*Passage for review*.
◆ ◆ ◆ ◆ ◆

First save this script somewhere into your $HOME on the cluster under the name “1_hello” then submit your first job by:

sbatch ./1_hello

Now, depending on cluster workload, a few seconds/minutes later should be two new files in the directory where you submitted the job and you should receive a mail to your university mail account. The first file should be something like “hello_.err” this the file where errors are saved, look into it with:

cat ./hello_<somenumbers>.err

The second file should be named almost the same but ending with “.out” instead “.err”, look into it the same way as shown above. This is the file where the normal output gets stored.

Congrat! You submitted your first job!

Line by line explanation

Now lets look what it is about with this script line by line:

#!/bin/bash
This tells the slurm resource manager which shell it has to use, bash in this case.

#SBATCH --job-name="hello"
This defines the name of our job. For real life purposes it is recommend to give a brief but non generic name; instead of naming by program or algorithm we recommend to it by parameter sets.

#SBATCH --nodes=1
Here we specify how many nodes we need for job; one node is enough to say hello.

#SBATCH --mail-user=bt000000@uni-bayreuth.de
This tells slurm where mails have send to.

#SBATCH --mail-type=END,FAIL
We set the mail type in a way that slurm sends us a mail if the job is done or failed. That a job doesn’t fail does not have to mean that there are no errors.

#SBATCH --time=0-00:00:30
We tell the resource manager how long the job should take by D-HH:MM:ss. Try to be precise as possible here, the longer the time you specify the less your jobpriority gets and you have to wait longer for job to start. But if you set the time to short slurm will kill your job without chance for it to finish properly.

#SBATCH --error=%x_%j.err
This is how we name the file where errors get stored. The %x gets replaced by the jobname you choose and the %j will replace by the jobid (consecutive number).

#SBATCH --output=%x_%j.out
Pretty same like above option but for normal outputs.

echo "Hello $USER, my name is $HOSTNAME."
Our simple greeting message.

>&2 echo "This is an example error message from $HOSTNAME"
Echoing to error output, see the errorfile above.

echo

echo "Well done $USER you submitted your first job!"

◆ ◆ ◆ ◆ ◆

*Collected data*.
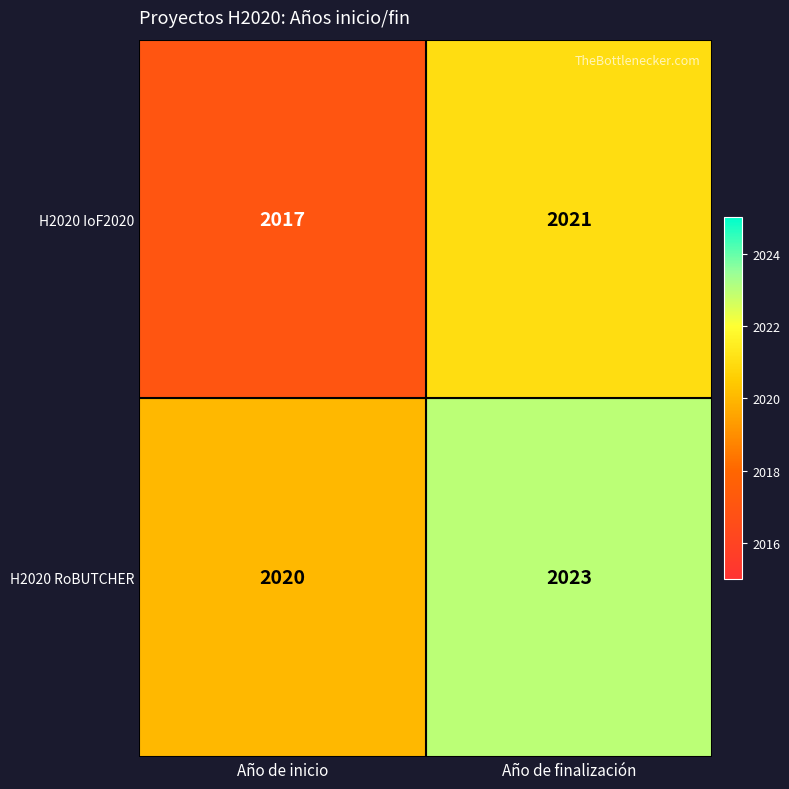

What is the difference between the maximum and minimum values in the H2020 RoBUTCHER series?

3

◆ ◆ ◆ ◆ ◆

*What to work on*. According to the Slurm job script walkthrough, what happens if the job's time limit is set too short?

*Worked solution*. Slurm kills the job without giving it a chance to finish properly.